_Instruction_
Could you copy exactly the lines below from the one with "หากคุณได้ผ้าปูคุณภาพดี" to the one with "Lire la suite", inclusive, leaving out any pictures?

_Data for this task_
----
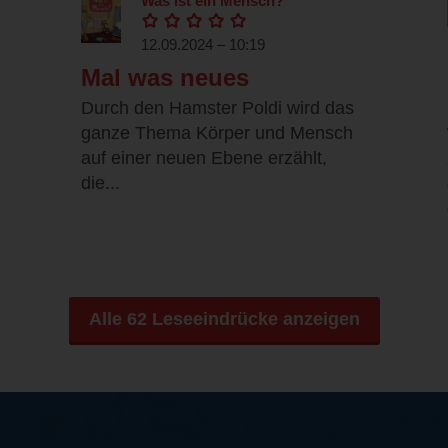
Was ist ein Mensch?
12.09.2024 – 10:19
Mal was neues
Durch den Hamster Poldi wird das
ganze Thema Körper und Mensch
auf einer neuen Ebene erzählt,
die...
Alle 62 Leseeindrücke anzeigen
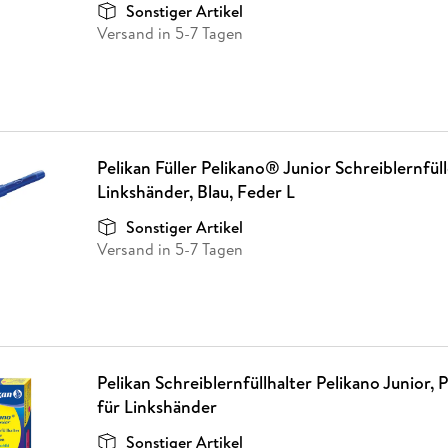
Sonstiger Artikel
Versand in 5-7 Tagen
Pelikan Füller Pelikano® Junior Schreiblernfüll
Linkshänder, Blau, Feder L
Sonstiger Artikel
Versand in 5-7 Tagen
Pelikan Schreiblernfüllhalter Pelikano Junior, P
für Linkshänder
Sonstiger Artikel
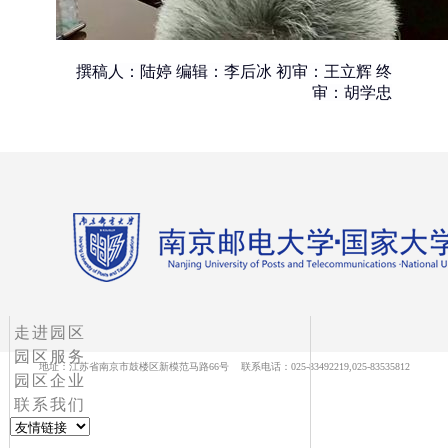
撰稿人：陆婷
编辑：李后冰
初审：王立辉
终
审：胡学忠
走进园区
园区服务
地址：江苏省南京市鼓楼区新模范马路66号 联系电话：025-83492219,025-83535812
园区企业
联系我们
----
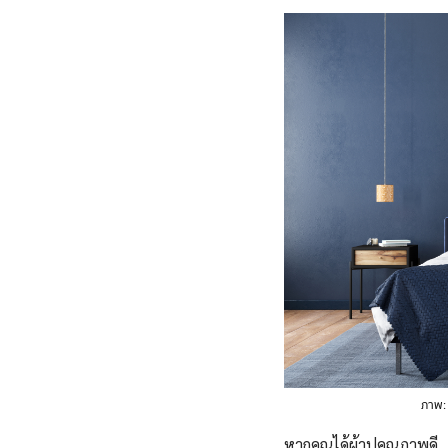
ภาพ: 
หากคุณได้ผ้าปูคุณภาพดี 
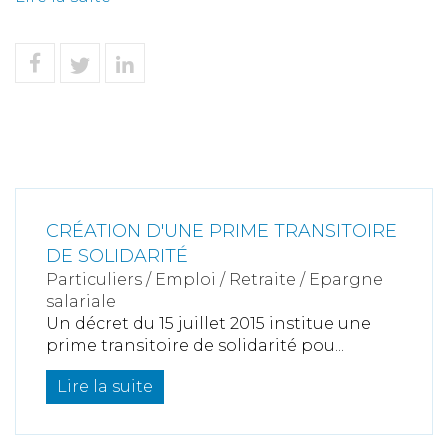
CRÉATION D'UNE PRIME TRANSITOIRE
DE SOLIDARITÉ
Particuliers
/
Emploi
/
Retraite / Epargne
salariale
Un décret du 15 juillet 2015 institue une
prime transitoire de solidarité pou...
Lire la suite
----
_Written response_
หากคุณได้ผ้าปูคุณภาพดี 
CRÉATION D'UNE PRIME TRANSITOIRE
DE SOLIDARITÉ
Particuliers
/
Emploi
/
Retraite / Epargne
salariale
Un décret du 15 juillet 2015 institue une
prime transitoire de solidarité pou...
Lire la suite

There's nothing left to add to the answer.